:: YOUR ASSIGNMENT ::
Omit the pictures, then reproduce every remaining record exactly.

:: SUPPLIED DATA ::
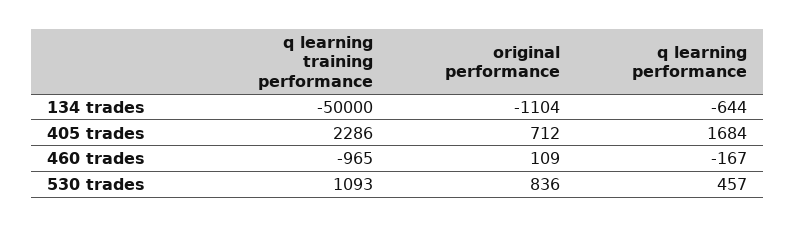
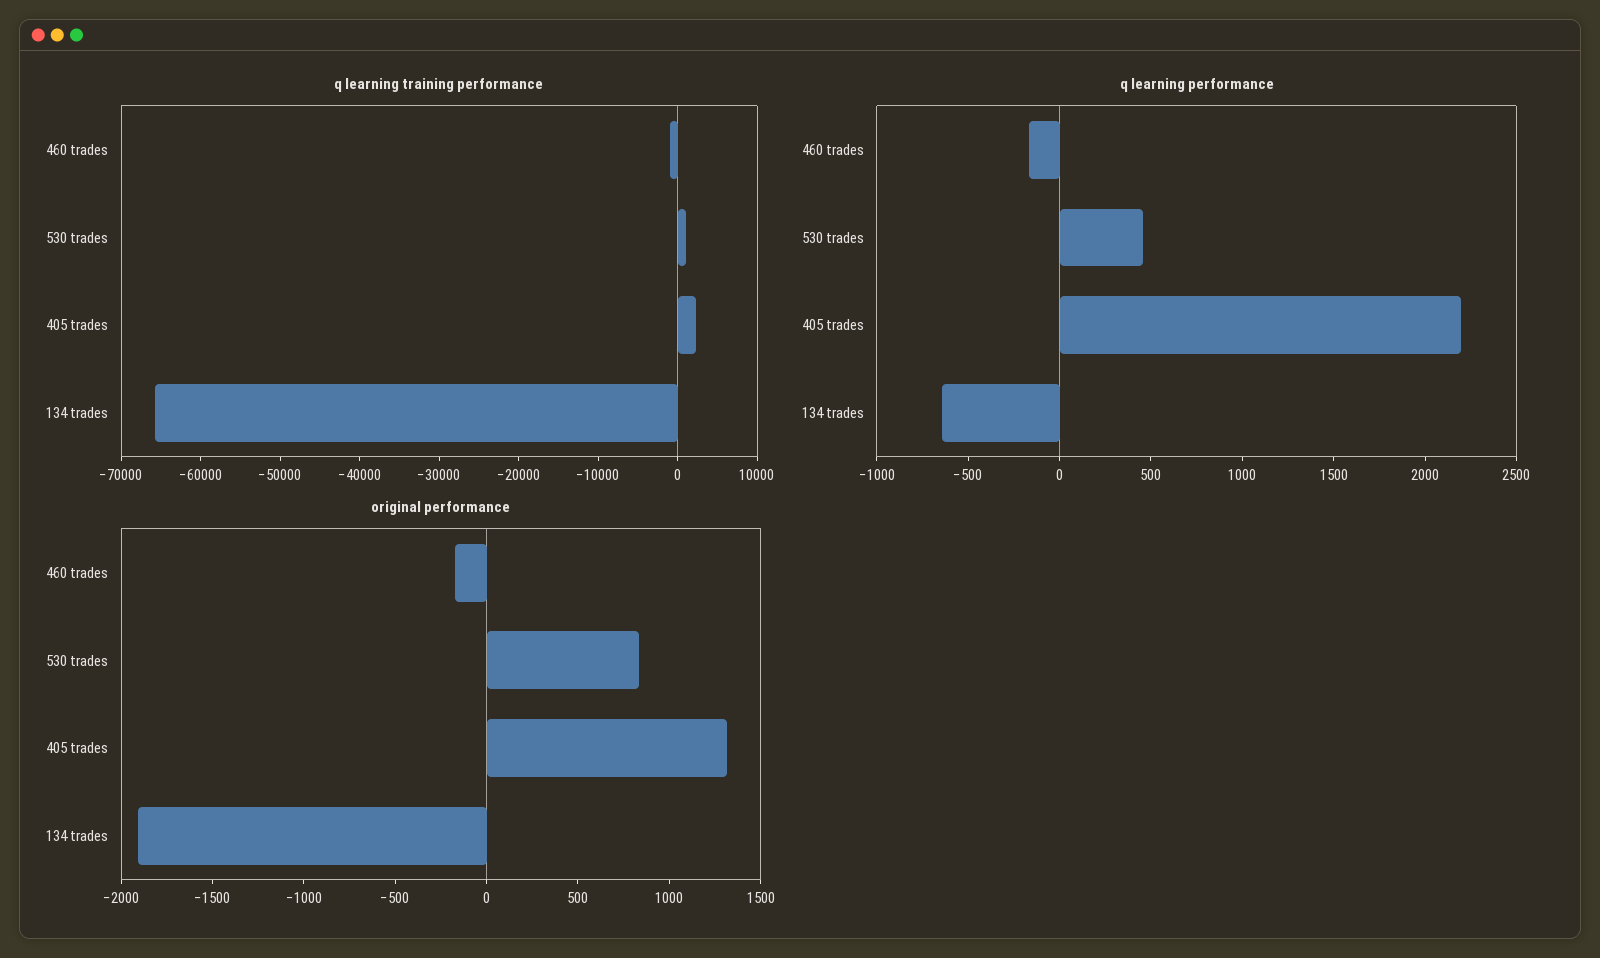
q learning training performance, 134 trades: -50000 -> -66000
original performance, 134 trades: -1104 -> -1900
original performance, 405 trades: 712 -> 1300
q learning performance, 405 trades: 1684 -> 2200
original performance, 460 trades: 109 -> -200

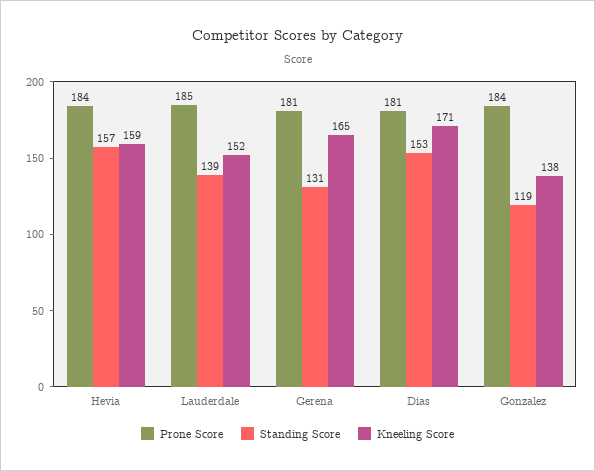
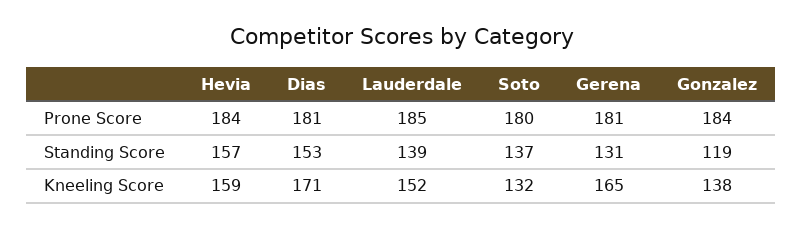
Prone Score, Soto: none -> 180
Standing Score, Soto: none -> 137
Kneeling Score, Soto: none -> 132

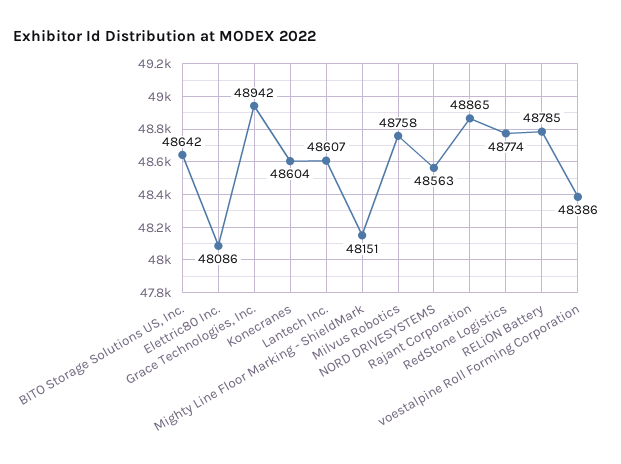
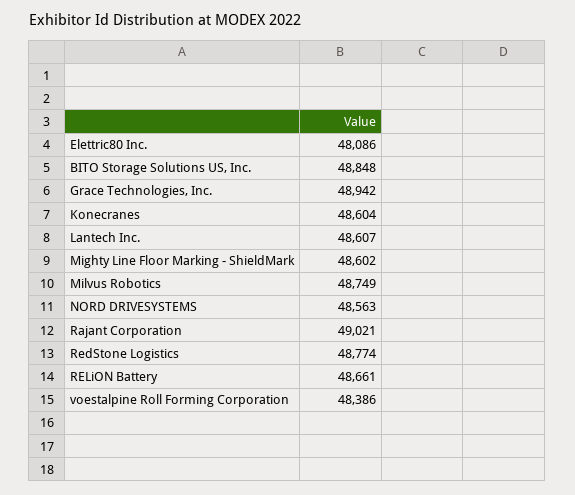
BITO Storage Solutions US, Inc.: 48642 -> 48848
Mighty Line Floor Marking - ShieldMark: 48151 -> 48602
Milvus Robotics: 48758 -> 48749
Rajant Corporation: 48865 -> 49021
RELiON Battery: 48785 -> 48661

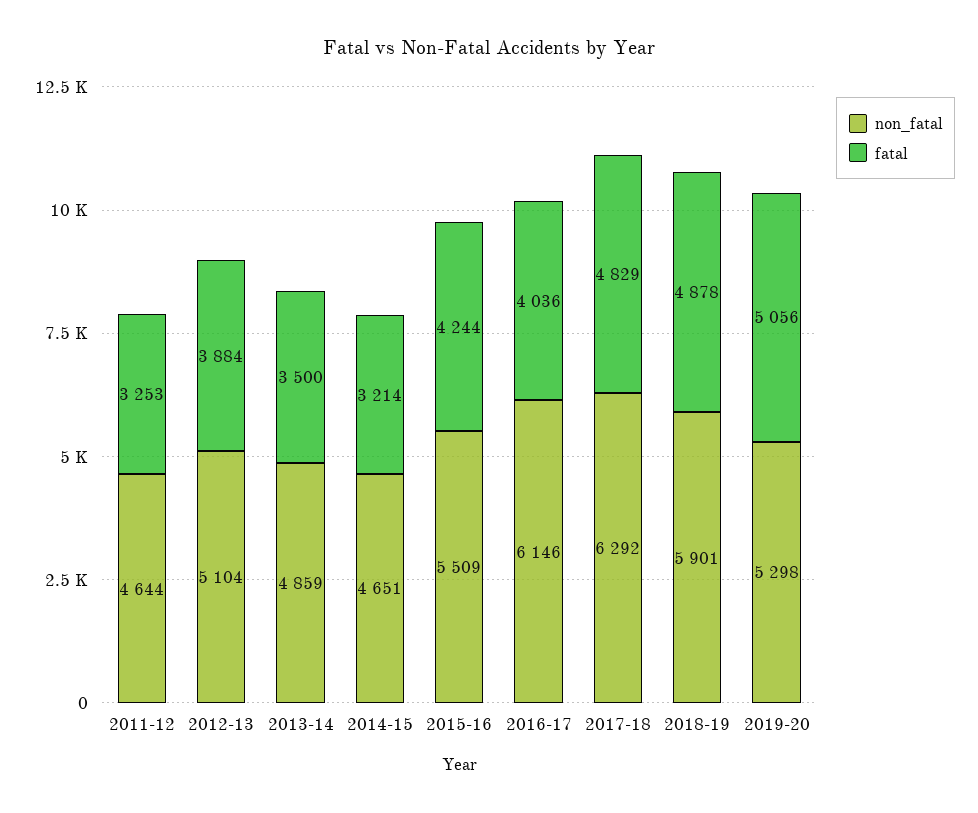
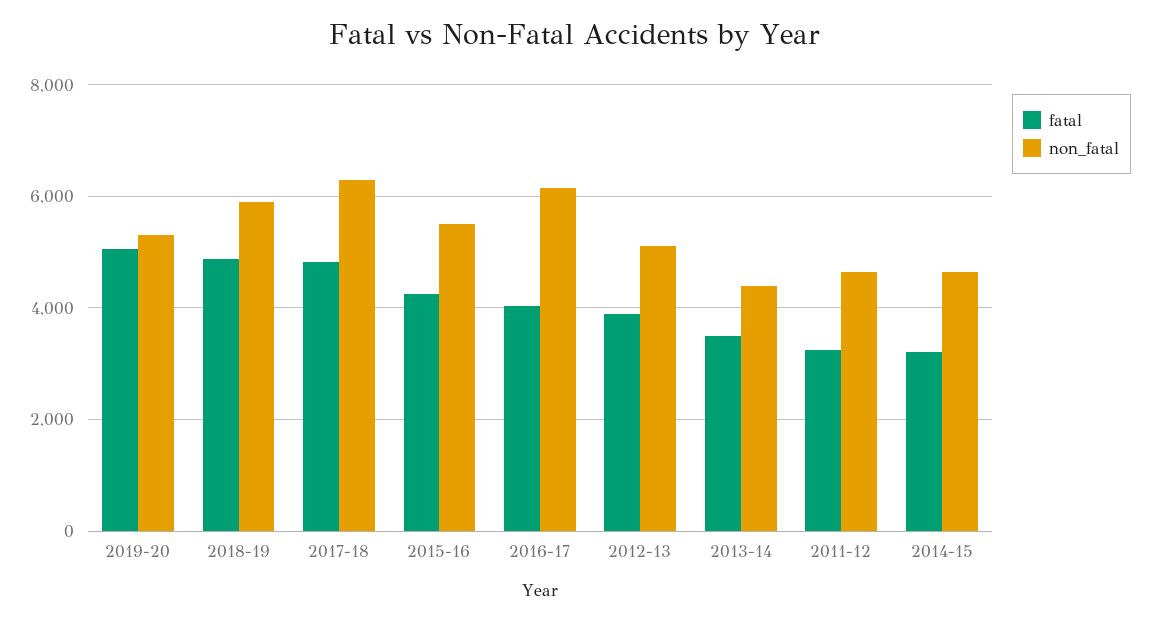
non_fatal, 2013-14: 4859 -> 4400

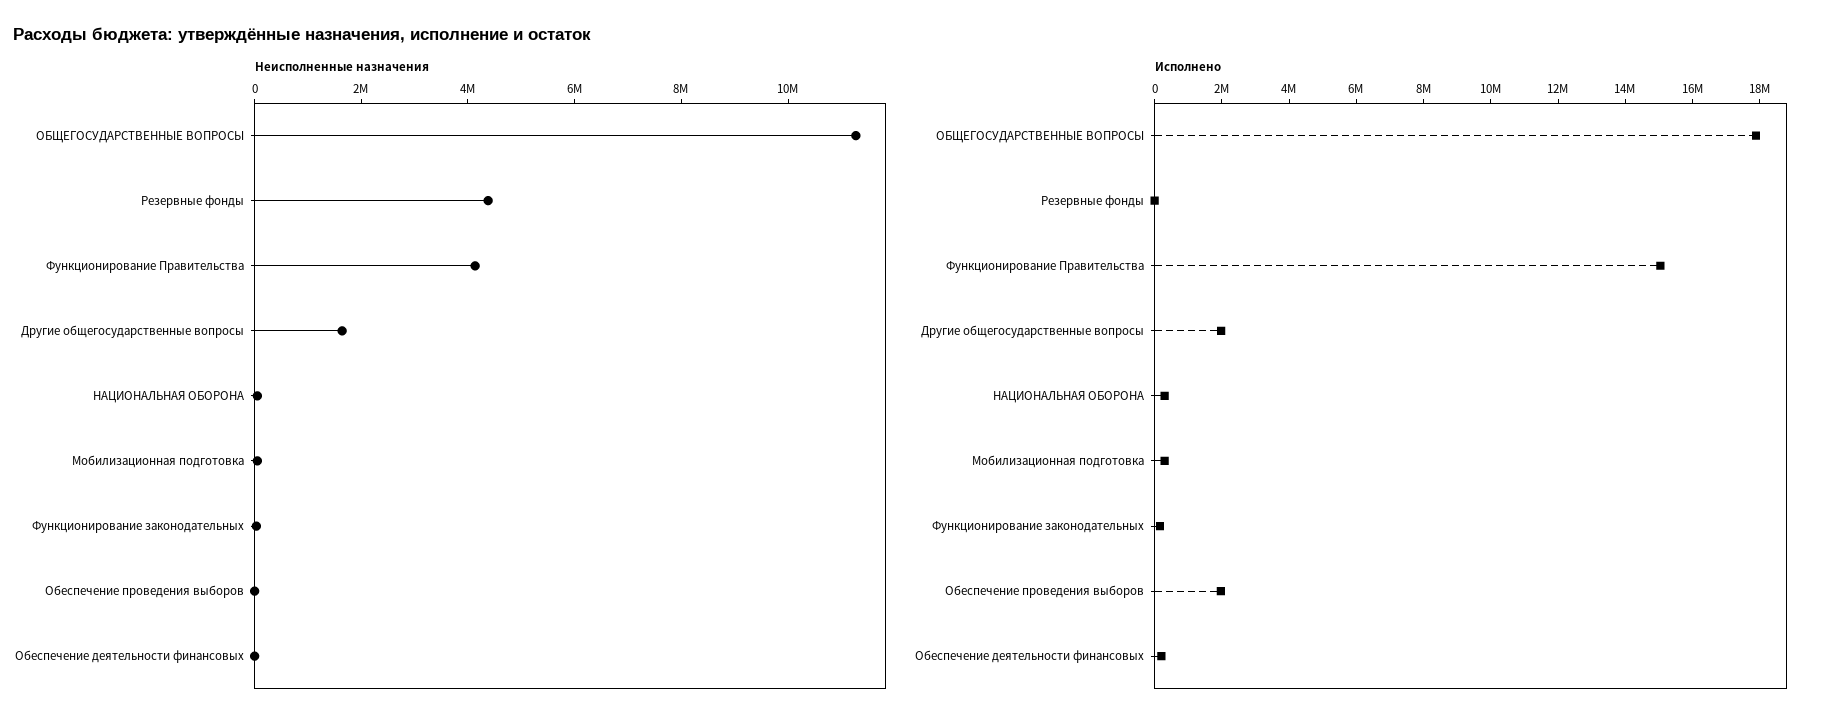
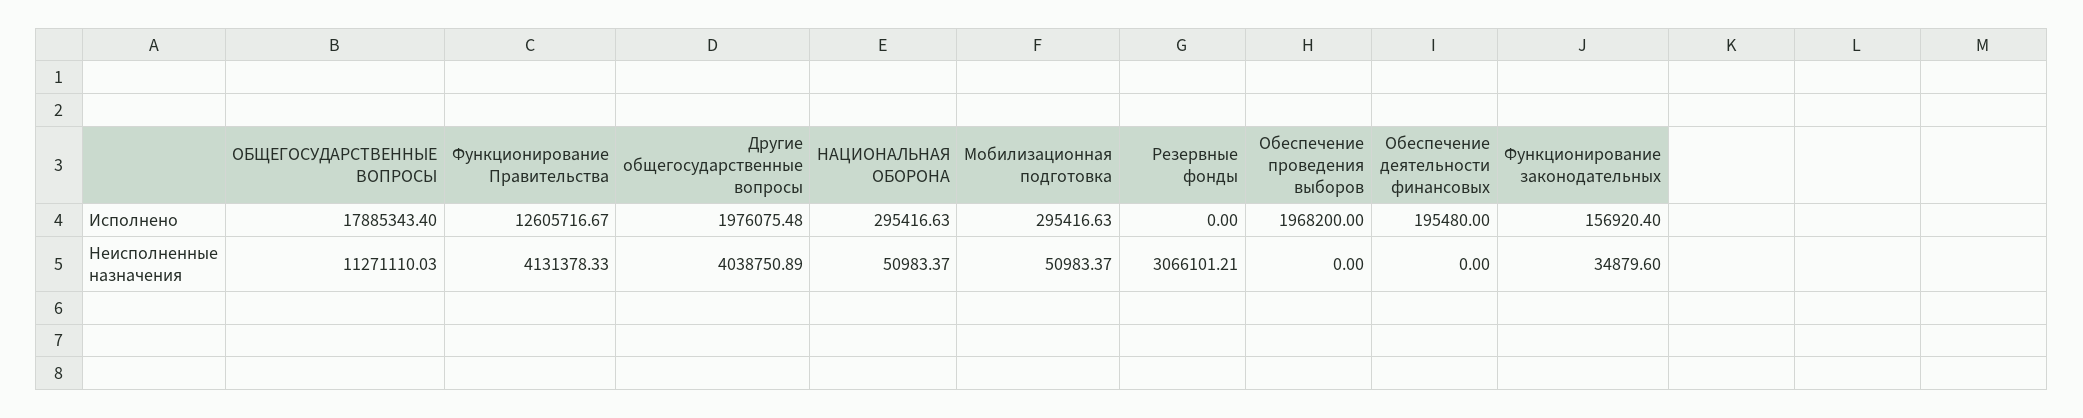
Неисполненные назначения, Резервные фонды: 4500000 -> 3066101.21
Неисполненные назначения, Другие общегосударственные вопросы: 1500000 -> 4038750.89
Исполнено, Функционирование Правительства: 15000000 -> 12605716.67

:: TASK RESULT ::
q learning training performance, 134 trades: -50000 -> -66000
original performance, 134 trades: -1104 -> -1900
original performance, 405 trades: 712 -> 1300
q learning performance, 405 trades: 1684 -> 2200
original performance, 460 trades: 109 -> -200

Prone Score, Soto: none -> 180
Standing Score, Soto: none -> 137
Kneeling Score, Soto: none -> 132

BITO Storage Solutions US, Inc.: 48642 -> 48848
Mighty Line Floor Marking - ShieldMark: 48151 -> 48602
Milvus Robotics: 48758 -> 48749
Rajant Corporation: 48865 -> 49021
RELiON Battery: 48785 -> 48661

non_fatal, 2013-14: 4859 -> 4400

Неисполненные назначения, Резервные фонды: 4500000 -> 3066101.21
Неисполненные назначения, Другие общегосударственные вопросы: 1500000 -> 4038750.89
Исполнено, Функционирование Правительства: 15000000 -> 12605716.67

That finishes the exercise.